Good morning. Here's my take on some of the stories driving the debate in politics, finance and social issues across Asia today:

Japan gets some inflation, but the bad kind.

The fastest rise in consumer prices since 2008 isn't the cause for celebration Prime Minister Shinzo Abe might have hoped. The 0.7 percent jump in July prices excluding fresh food had more to do with rising energy costs than the Bank of Japan's ultra-easy policies. Stripping away energy as well as fresh food, prices still fell in July. There is good inflation (brought on by faster growth and improving business confidence, matched by productivity growth) and the bad kind that's imported by a weaker exchange rate and surging energy costs. Japan's is of the latter variety and this report is nothing to cheer about.

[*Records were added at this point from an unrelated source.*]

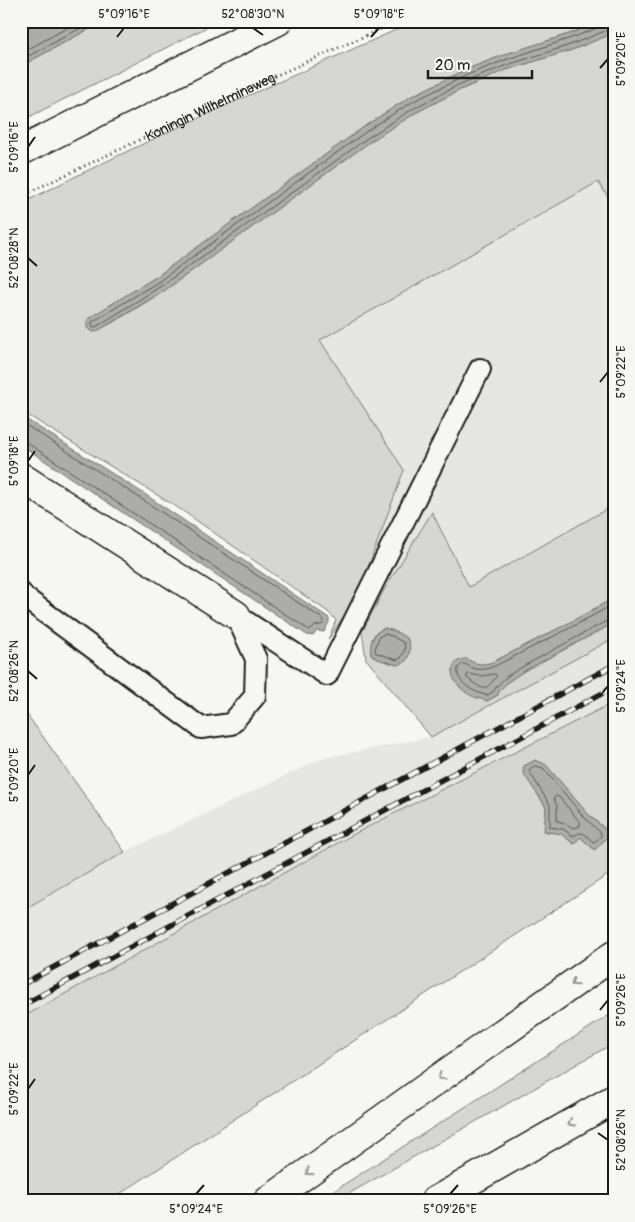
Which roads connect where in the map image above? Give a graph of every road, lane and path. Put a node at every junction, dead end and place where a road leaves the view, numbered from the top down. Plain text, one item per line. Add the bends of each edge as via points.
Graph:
1 (278, 21) edge
2 (400, 21) edge
3 (21, 151) edge
4 (21, 196) edge
5 (480, 369) dead end
6 (21, 477) edge
7 (21, 593) edge
8 (236, 615) junction
9 (614, 956) edge
10 (614, 1099) edge
11 (268, 1201) edge
12 (435, 1201) edge

1 - 3 main road
2 - 4 path, Koningin Wilhelminaweg via 268,79
5 - 8 lane via 327,675
6 - 8 main road
7 - 8 lane via 201,728 231,724 255,696 256,659
9 -> 11 main road
10 -> 12 main road

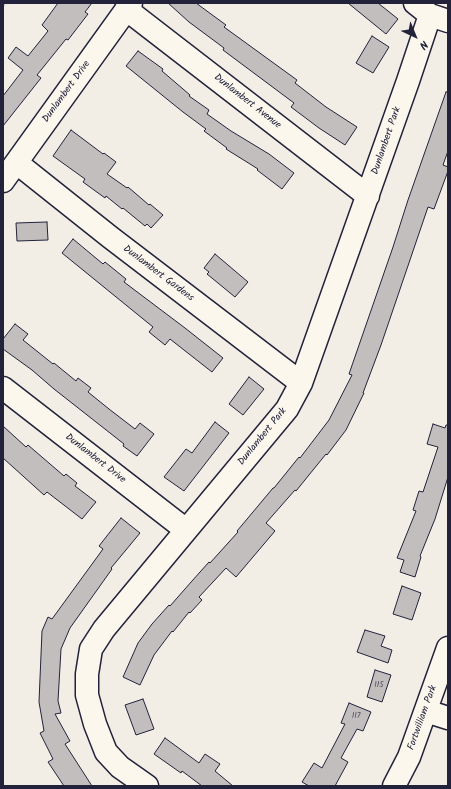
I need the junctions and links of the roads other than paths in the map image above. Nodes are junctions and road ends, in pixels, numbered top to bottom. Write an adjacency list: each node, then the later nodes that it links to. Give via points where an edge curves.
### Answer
1 (129, 6): 3 (street, Dunlambert Drive); 5 (street, Dunlambert Avenue)
2 (431, 13): 5 (street, Dunlambert Park)
3 (16, 163): 4 (street, Dunlambert Drive); 6 (street, Dunlambert Gardens)
4 (3, 181)
5 (368, 196): 6 (street, Dunlambert Park)
6 (301, 383): 8 (street, Dunlambert Park, via 287,409)
7 (3, 388): 8 (street, Dunlambert Drive)
8 (186, 530): 12 (street, Dunlambert Park, via 104,629 91,649 87,674 87,694 106,752 120,768)
9 (448, 648): 10 (street, Fortwilliam Park)
10 (426, 711): 11 (street); 13 (street, Fortwilliam Park, via 409,757)
11 (448, 718)
12 (147, 786)
13 (394, 786)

Air India may be regretting all those Boeing 787s.

Gripes about Boeing's troubled Dreamliner aircraft typically veer toward faulty batteries and delivery delays. Yet the problem for India's national carrier isn’t just the seven it already has, but paying for the 20 remaining on-order Dreamliners (and another three Boeing 777s) as the rupee dips to record lows and fuel costs skyrocket. If a flag carrier sometimes presents a microcosm of the pros and cons of its national economy (here, think Japan and Singapore) then India's once high-flying economy is in for more turbulence.

Big test awaits Indonesia's Susilo Bambang Yudhoyono.

As much of the world cuts interests rates to support growth, Indonesia is moving in the opposite direction. On Aug. 29, the central bank hiked rates to 7 percent from 6.5 percent in a bid to halt the rupiah's 14 percent plunge this year. But the real test is for Yudhoyono, who since 2004 has done an impressive job restoring political stability and growth in a country that was in financial ruins 15 years ago. It's time for him to step up and reassure investors with forward-looking policies to reduce Indonesia's current-account deficit and corruption. Indonesia has come way too far to stop moving ahead now.

China's bankers get antsy about bad loans.

As the dust settles from the massive stimulus China engineered to withstand the 2008 crisis, the nation's top bankers are preparing for the worst. The heads of giants like Industrial & Commercial Bank of China and Agricultural Bank of China are voicing concerns about a coming storm of loans going sour. Wang Hongzhang, chairman of China Construction Bank, for example, said this week that "though our nonperforming loan ratio has been held below 1 percent, we still face big pressure from rising bad loans." Let's just say the next 12 months are going to be very busy for Chinese bankers and regulators alike.

Thai leader finds globetrotting has its costs.

As economic woes mount in Bangkok, Prime Minister Yingluck Shinawatra is getting grief for being out of town. Earlier this month, she was in Tajikistan and Pakistan. Next month, China. Yingluck claims her travels will drum up foreign-direct investment; the political opposition says the captain of a sinking ship needs to be on the bridge. While the truth lies somewhere in between, there's no doubting Thailand's economic troubles. They include slowing growth, a baht set for its worst losing streak in five years and a current-account deficit that's spooking markets. Bad news travels fast, too.